Logo, existe uma dicotomia. Ao passo que a desinformação e sua influência negativa nas democracias americanas devem ser questionadas, a liberdade de expressão deve ser protegida. Não se pode aproveitar o ensejo para utilizar a desinformação como pretexto para aprovação de legislações que retrocedam nas conquistas relacionadas ao livre discurso.


A OEA, sabedora das dificuldades, aponta alguns parâmetros que devem nortear os países membros para lidar com a desinformação, especialmente em contextos eleitorais. De início, orienta a não criminalização. A elaboração de tipos penais que tornam a desinformação crime tende a gerar um efeito resfriador na população (chilling effect) e afasta as pessoas dos debates na esfera pública.


As plataformas digitais devem ser chamadas ao debate. A moderação de conteúdos em mídias como Facebook, Instagram e Twitter deve ser feita de forma transparente. O usuário deve saber exatamente o porquê da remoção, qual política da plataforma foi violada. Hoje, geralmente, o conteúdo é removido sob a alegação de que viola as regras da comunidade, sem citar exatamente qual.


Os servidores públicos precisam receber treinamento adequado para saber como proceder, especialmente aqueles envolvidos nos processos eleitorais. É necessária a promoção de campanhas de educação e conscientização acerca da problemática, inclusive para a população geral.


A política de zero rating das empresas de telecomunicação, especialmente telefonia celular, tem de ser reavaliada. Em linhas gerais, zero rating consiste em oferecer acesso a certos serviços sem que isso consuma dados do pacote contratado. Todavia, os usuários podem receber a desinformação por WhatsApp ou Facebook por conta do zero rating e, caso não tenham dados contratados, ficam impossibilitados de realizar a checagem.


A imprensa livre deve ser respeitada e qualquer estigma e descrédito aos meios de comunicação tradicional devem ser desencorajados. Os jornalistas têm de ter liberdade para atuar e seus direitos humanos (especialmente a integridade física e liberdade de imprensa) não podem ser objeto de punições pelo Estado ou setor privado.


Uma abordagem multissetorial é fundamental, envolvendo agentes públicos, partidos políticos, sociedade civil, imprensa, plataformas digitais, candidatos e agentes de segurança pública, como recomendando pela Missão de Observação Eleitoral da OEA, no Brasil, após pleito de 2018. A estratégia já foi implantada pelo Tribunal Superior Eleitoral nas eleições de 2020.
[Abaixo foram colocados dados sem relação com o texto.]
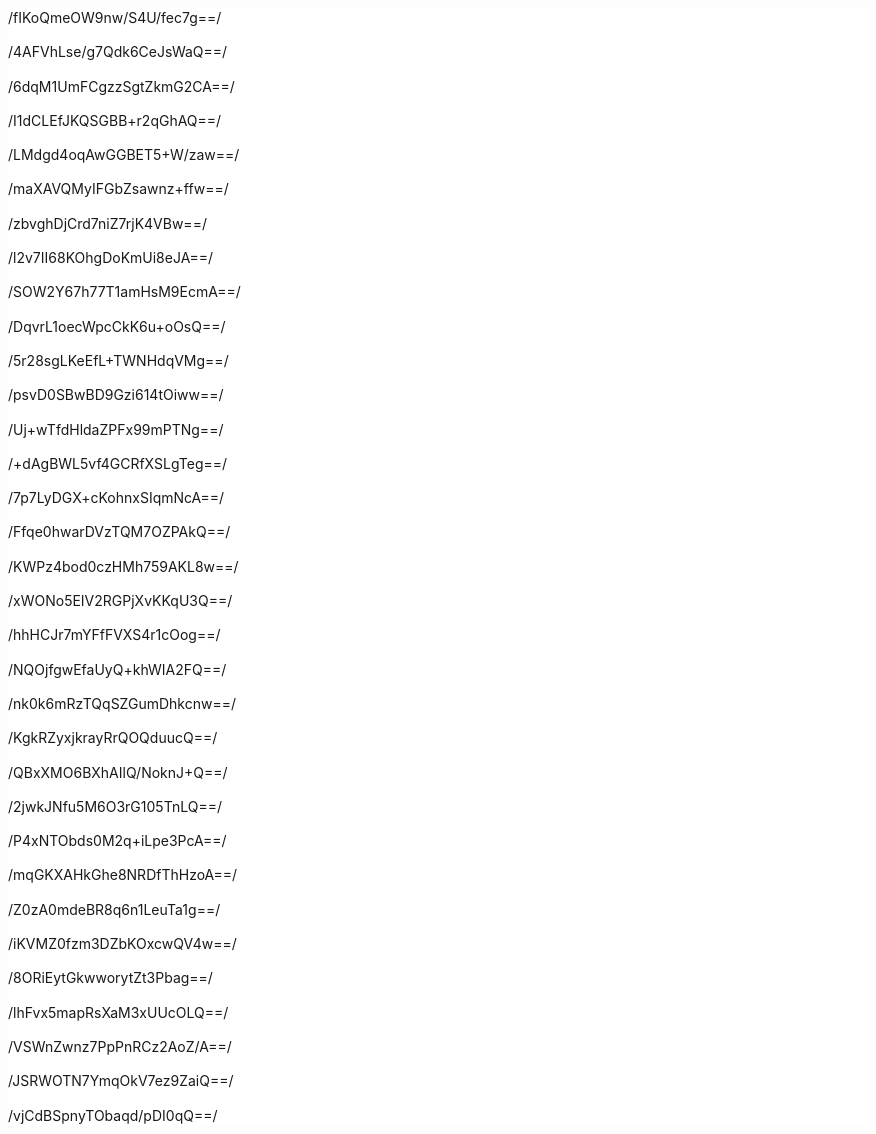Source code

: /fIKoQmeOW9nw/S4U/fec7g==/

/4AFVhLse/g7Qdk6CeJsWaQ==/

/6dqM1UmFCgzzSgtZkmG2CA==/

/I1dCLEfJKQSGBB+r2qGhAQ==/

/LMdgd4oqAwGGBET5+W/zaw==/

/maXAVQMyIFGbZsawnz+ffw==/

/zbvghDjCrd7niZ7rjK4VBw==/

/l2v7II68KOhgDoKmUi8eJA==/

/SOW2Y67h77T1amHsM9EcmA==/

/DqvrL1oecWpcCkK6u+oOsQ==/

/5r28sgLKeEfL+TWNHdqVMg==/

/psvD0SBwBD9Gzi614tOiww==/

/Uj+wTfdHldaZPFx99mPTNg==/

/+dAgBWL5vf4GCRfXSLgTeg==/

/7p7LyDGX+cKohnxSIqmNcA==/

/Ffqe0hwarDVzTQM7OZPAkQ==/

/KWPz4bod0czHMh759AKL8w==/

/xWONo5EIV2RGPjXvKKqU3Q==/

/hhHCJr7mYFfFVXS4r1cOog==/

/NQOjfgwEfaUyQ+khWIA2FQ==/

/nk0k6mRzTQqSZGumDhkcnw==/

/KgkRZyxjkrayRrQOQduucQ==/

/QBxXMO6BXhAIlQ/NoknJ+Q==/

/2jwkJNfu5M6O3rG105TnLQ==/

/P4xNTObds0M2q+iLpe3PcA==/

/mqGKXAHkGhe8NRDfThHzoA==/

/Z0zA0mdeBR8q6n1LeuTa1g==/

/iKVMZ0fzm3DZbKOxcwQV4w==/

/8ORiEytGkwworytZt3Pbag==/

/lhFvx5mapRsXaM3xUUcOLQ==/

/VSWnZwnz7PpPnRCz2AoZ/A==/

/JSRWOTN7YmqOkV7ez9ZaiQ==/

/vjCdBSpnyTObaqd/pDI0qQ==/
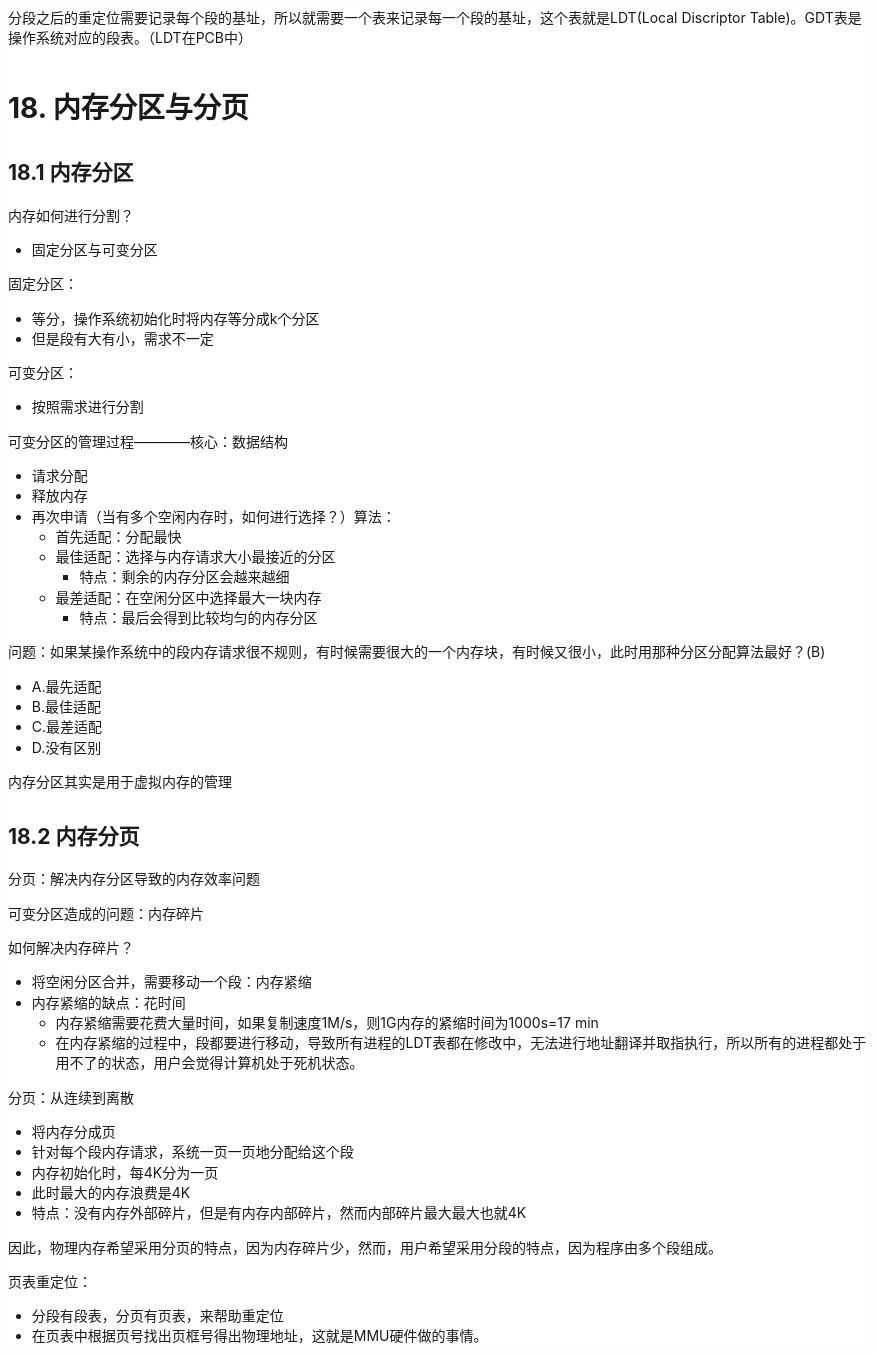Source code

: 分段之后的重定位需要记录每个段的基址，所以就需要一个表来记录每一个段的基址，这个表就是LDT(Local Discriptor Table)。GDT表是操作系统对应的段表。（LDT在PCB中）

# 18. 内存分区与分页
## 18.1 内存分区
内存如何进行分割？
  - 固定分区与可变分区

固定分区：
  - 等分，操作系统初始化时将内存等分成k个分区
  - 但是段有大有小，需求不一定

可变分区：
  - 按照需求进行分割

可变分区的管理过程————核心：数据结构
  - 请求分配
  - 释放内存
  - 再次申请（当有多个空闲内存时，如何进行选择？）算法：
    - 首先适配：分配最快
    - 最佳适配：选择与内存请求大小最接近的分区
      - 特点：剩余的内存分区会越来越细
    - 最差适配：在空闲分区中选择最大一块内存
      - 特点：最后会得到比较均匀的内存分区

问题：如果某操作系统中的段内存请求很不规则，有时候需要很大的一个内存块，有时候又很小，此时用那种分区分配算法最好？(B)
  - A.最先适配
  - B.最佳适配
  - C.最差适配
  - D.没有区别

内存分区其实是用于虚拟内存的管理

## 18.2 内存分页
分页：解决内存分区导致的内存效率问题

可变分区造成的问题：内存碎片

如何解决内存碎片？
  - 将空闲分区合并，需要移动一个段：内存紧缩
  - 内存紧缩的缺点：花时间
    - 内存紧缩需要花费大量时间，如果复制速度1M/s，则1G内存的紧缩时间为1000s=17 min
    - 在内存紧缩的过程中，段都要进行移动，导致所有进程的LDT表都在修改中，无法进行地址翻译并取指执行，所以所有的进程都处于用不了的状态，用户会觉得计算机处于死机状态。

分页：从连续到离散
  - 将内存分成页
  - 针对每个段内存请求，系统一页一页地分配给这个段
  - 内存初始化时，每4K分为一页
  - 此时最大的内存浪费是4K
  - 特点：没有内存外部碎片，但是有内存内部碎片，然而内部碎片最大最大也就4K

因此，物理内存希望采用分页的特点，因为内存碎片少，然而，用户希望采用分段的特点，因为程序由多个段组成。

页表重定位：
  - 分段有段表，分页有页表，来帮助重定位
  - 在页表中根据页号找出页框号得出物理地址，这就是MMU硬件做的事情。
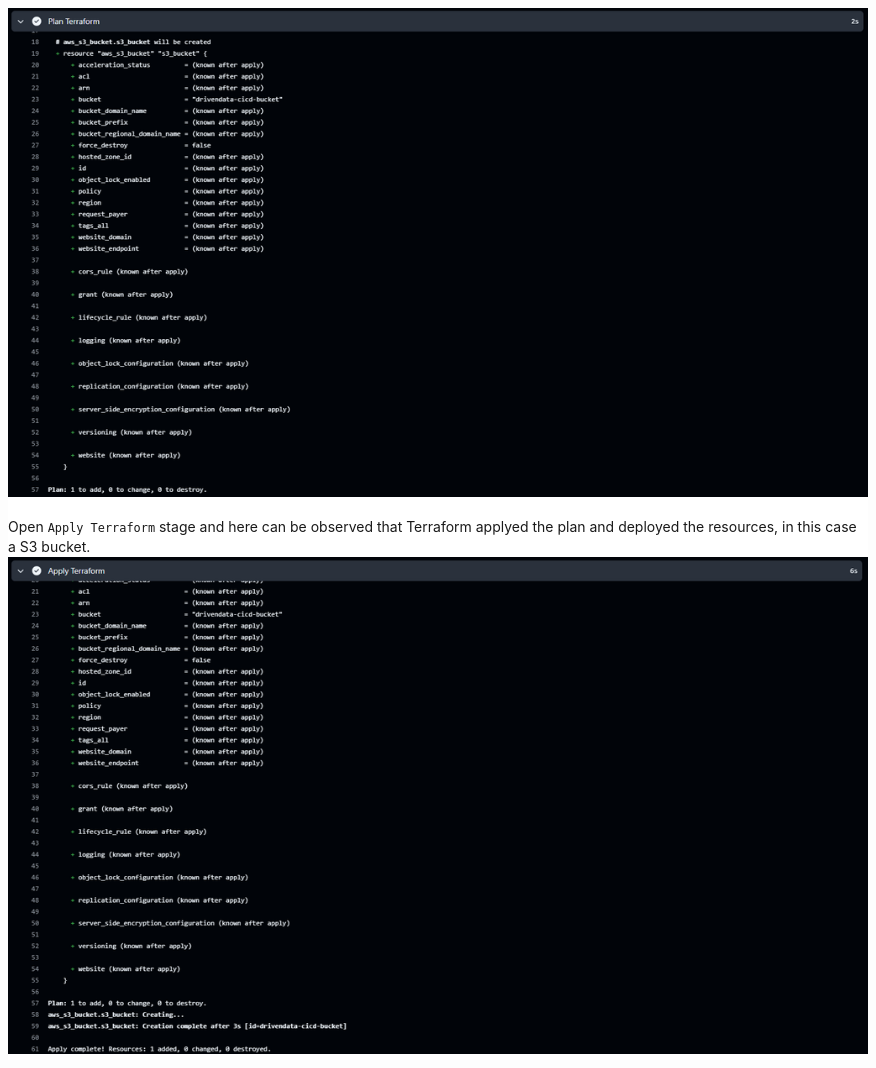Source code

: ![Image 6.8](../media/image_6.8.PNG)

Open `Apply Terraform` stage and here can be observed that Terraform applyed the plan and deployed the resources, in this case a S3 bucket.
![Image 6.9](../media/image_6.9.PNG)

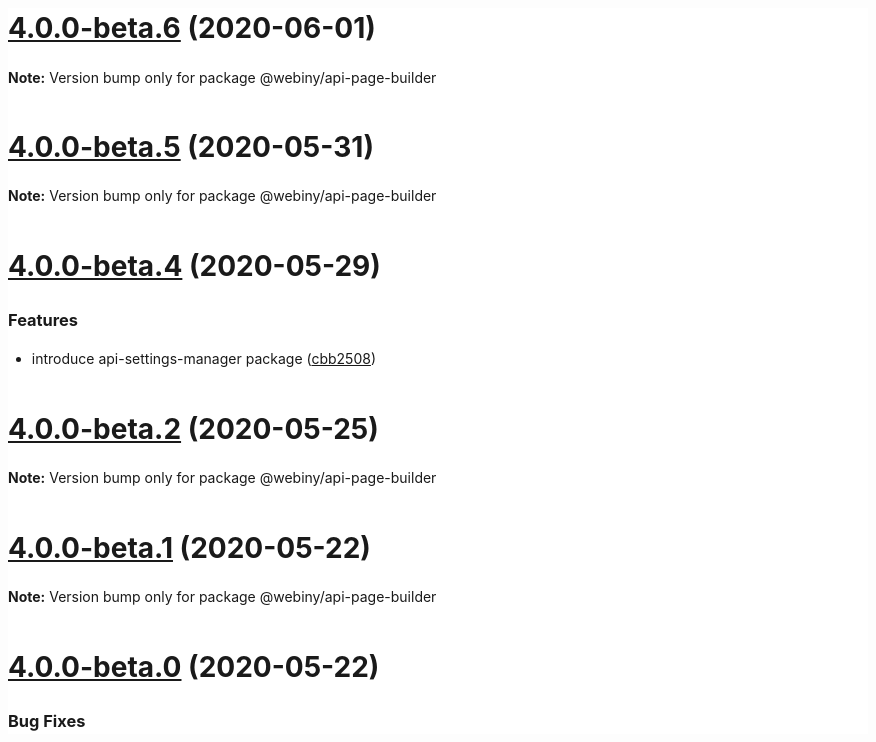 
# [4.0.0-beta.6](https://github.com/webiny/webiny-js/compare/v4.0.0-beta.5...v4.0.0-beta.6) (2020-06-01)

**Note:** Version bump only for package @webiny/api-page-builder





# [4.0.0-beta.5](https://github.com/webiny/webiny-js/compare/v4.0.0-beta.4...v4.0.0-beta.5) (2020-05-31)

**Note:** Version bump only for package @webiny/api-page-builder





# [4.0.0-beta.4](https://github.com/webiny/webiny-js/compare/v4.0.0-beta.3...v4.0.0-beta.4) (2020-05-29)


### Features

* introduce api-settings-manager package ([cbb2508](https://github.com/webiny/webiny-js/commit/cbb25088a372306fff5b121716c18c4ff38a30f9))





# [4.0.0-beta.2](https://github.com/webiny/webiny-js/compare/v4.0.0-beta.1...v4.0.0-beta.2) (2020-05-25)

**Note:** Version bump only for package @webiny/api-page-builder





# [4.0.0-beta.1](https://github.com/webiny/webiny-js/compare/v4.0.0-beta.0...v4.0.0-beta.1) (2020-05-22)

**Note:** Version bump only for package @webiny/api-page-builder





# [4.0.0-beta.0](https://github.com/webiny/webiny-js/compare/v1.15.1...v4.0.0-beta.0) (2020-05-22)


### Bug Fixes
A desinformação, apesar dos esforços da OEA, ainda é um problema no continente. Os países membros devem se atentar para os parâmetros ditados pela organização na modernização de sua legislação e ao lidar com a temática. É importante que a Convenção Interamericana de Direitos Humanos não seja violada. O desafio permanece e os desdobramentos serão analisados de perto pela OEA.



*Elder Maia Goltzman é mestrando em Direito e Instituições do Sistema de Justiça (UFMA). Graduado em Direito (UFMA). Pesquisador no Núcleo de Estudos em Direito Internacional e Desenvolvimento (NEDID). Técnico na Clínica de Direito Internacional Humanitários da UFRGS. Servidor público.